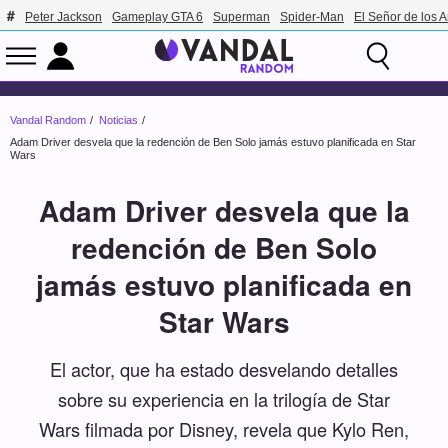
Peter Jackson
Gameplay GTA 6
Superman
Spider-Man
El Señor de los A
Vandal Random
Noticias
Adam Driver desvela que la redención de Ben Solo jamás estuvo planificada en Star
Wars
Adam Driver desvela que la
redención de Ben Solo
jamás estuvo planificada en
Star Wars
El actor, que ha estado desvelando detalles
sobre su experiencia en la trilogía de Star
Wars filmada por Disney, revela que Kylo Ren,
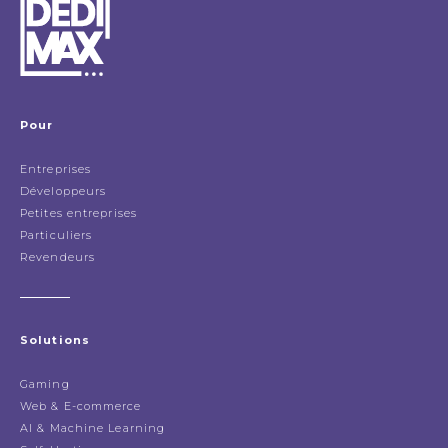
Pour
Entreprises
Développeurs
Petites entreprises
Particuliers
Revendeurs
Solutions
Gaming
Web & E-commerce
AI & Machine Learning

## Problem
Copy exactly, and only, the lines from the line containing "Vandal Random" through the final line of the material above, with no pictures.

## Problem solution
Vandal Random
Noticias
Adam Driver desvela que la redención de Ben Solo jamás estuvo planificada en Star
Wars
Adam Driver desvela que la
redención de Ben Solo
jamás estuvo planificada en
Star Wars
El actor, que ha estado desvelando detalles
sobre su experiencia en la trilogía de Star
Wars filmada por Disney, revela que Kylo Ren,
Pour
Entreprises
Développeurs
Petites entreprises
Particuliers
Revendeurs
Solutions
Gaming
Web & E-commerce
AI & Machine Learning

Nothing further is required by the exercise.